Much of our understanding of megakaryocyte function is based on study of the bone marrow; however, there is a growing body of evidence to suggest functional and phenotypic differences in other tissue locations, namely, a more robust immunoinflammatory function. The lung is the best described of these extramedullary sites. Flow cytometric and transcriptomic studies in murine models show a greater proportion of lung megakaryocytes express markers of terminal maturation, suggestive of priming for efficient platelet production. Interestingly, lung megakaryocytes express greater levels of immune molecules compared to those residing in the marrow, with inducible immunophenotypic changes reminiscent of antigen‐presenting cells. Lung megakaryocytes show elevated expression of markers including MHC II, CD80, CD40, ICAM‐1, LFA‐1, and CCR7 compared to their marrow counterparts. , Further studies are needed to elucidate a specific role for megakaryocytes and platelets in COVID‐19, and more generally in immunoregulatory roles, and how this role differs in the setting of tissues outside of the bone marrow.

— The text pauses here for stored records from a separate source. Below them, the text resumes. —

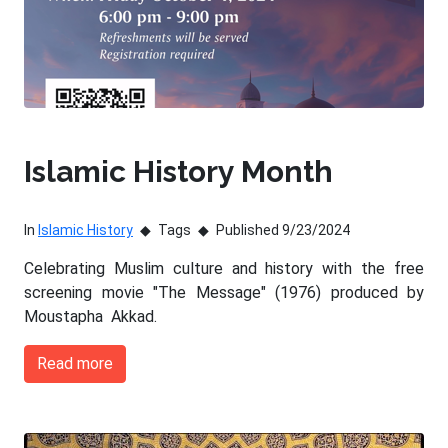
Islamic History Month
In
Islamic History
Tags
Published 9/23/2024
Celebrating Muslim culture and history with the free
screening movie "The Message" (1976) produced by
Moustapha Akkad.
Read more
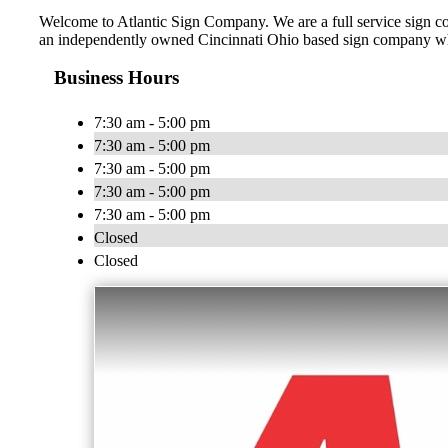
Welcome to Atlantic Sign Company. We are a full service sign comp
an independently owned Cincinnati Ohio based sign company who 
Business Hours
7:30 am - 5:00 pm
7:30 am - 5:00 pm
7:30 am - 5:00 pm
7:30 am - 5:00 pm
7:30 am - 5:00 pm
Closed
Closed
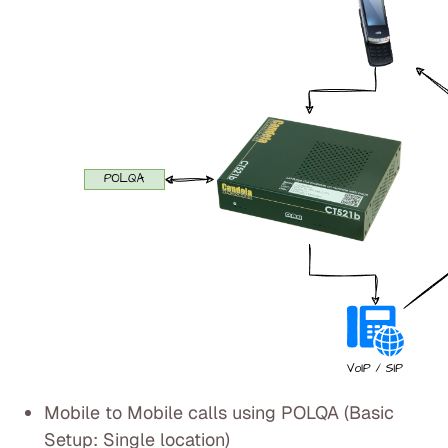
Mobile to Mobile calls using POLQA (Basic
Setup: Single location)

Limitations of our study include sample size and patient selection, as patients who undergo autopsy at our institution may not be representative of the overall population. Moreover, control cases were retrospectively selected from institutional records by the authors. Documentation is limited in some cases, and laboratory and prescription data were not universally available for reporting.

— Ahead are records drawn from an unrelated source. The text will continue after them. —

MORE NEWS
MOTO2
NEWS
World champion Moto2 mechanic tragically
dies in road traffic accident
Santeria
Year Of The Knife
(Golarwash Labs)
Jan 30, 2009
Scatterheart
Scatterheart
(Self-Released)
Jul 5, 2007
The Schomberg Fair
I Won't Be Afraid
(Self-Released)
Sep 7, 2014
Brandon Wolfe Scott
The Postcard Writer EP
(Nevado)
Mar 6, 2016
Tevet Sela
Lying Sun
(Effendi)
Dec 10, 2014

In summary, the presence of megakaryocytes in the heart is not unique to COVID‐19, as these/our findings demonstrate the presence of megakaryocytes in the hearts of patients that died from noninfectious causes and other viral infections. Our findings suggest the presence of megakaryocytes in the cardiac microvasculature may be a nonspecific response to systemic inflammatory stimuli or pulmonary dysfunction, rather than a specific or coordinated response to infection. Notably, the presence of increased pulmonary and cardiac megakaryocytes has not been correlated with overall platelet production, nor has their abundance at autopsy been related to clinical thrombosis. The pathologic role of megakaryocytes found in cases of patients who died from SARS‐CoV‐2 infection is unclear. Randomized controlled trials of the use of aspirin or P2Y12 inhibitors have found no benefit when used with heparin anticoagulation in both moderately ill and critically ill patients to date (RECOVERY, ACTIV‐4A, REMAP‐CAP), , , suggesting that these megakaryocytes and the platelets they produce may play little role in the development of the thromboinflammation and microvascular thrombosis that characterizes severe COVID‐19.

Author contributions

EM Battinelli, O Pozdnyakova, R Padera, J Connors, and KL Gawelek designed the research study. G Pinkus implemented the immunohistochemical procedures. R Padera conducted autopsies of the COVID‐19 cohort. KL Gawelek selected prepandemic cases, and gathered clinical and laboratory data for all cases. KL Gawelek, R Padera, and O Pozdnyakova reviewed the histology and immunostains. KL Gawelek and EM Battinelli performed statistical analysis. KL Gawelek wrote the article and constructed figures with discussion and feedback from all authors. EM Battinelli, O Pozdnyakova, R Padera, J Connors, and KL Gawelek edited the article.

Funding statement

No funding sources to disclose.

Conflict of interest

The authors declare that they have no affiliations with or involvement in any organization or entity with any financial interest in the subject matter or materials discussed in this article.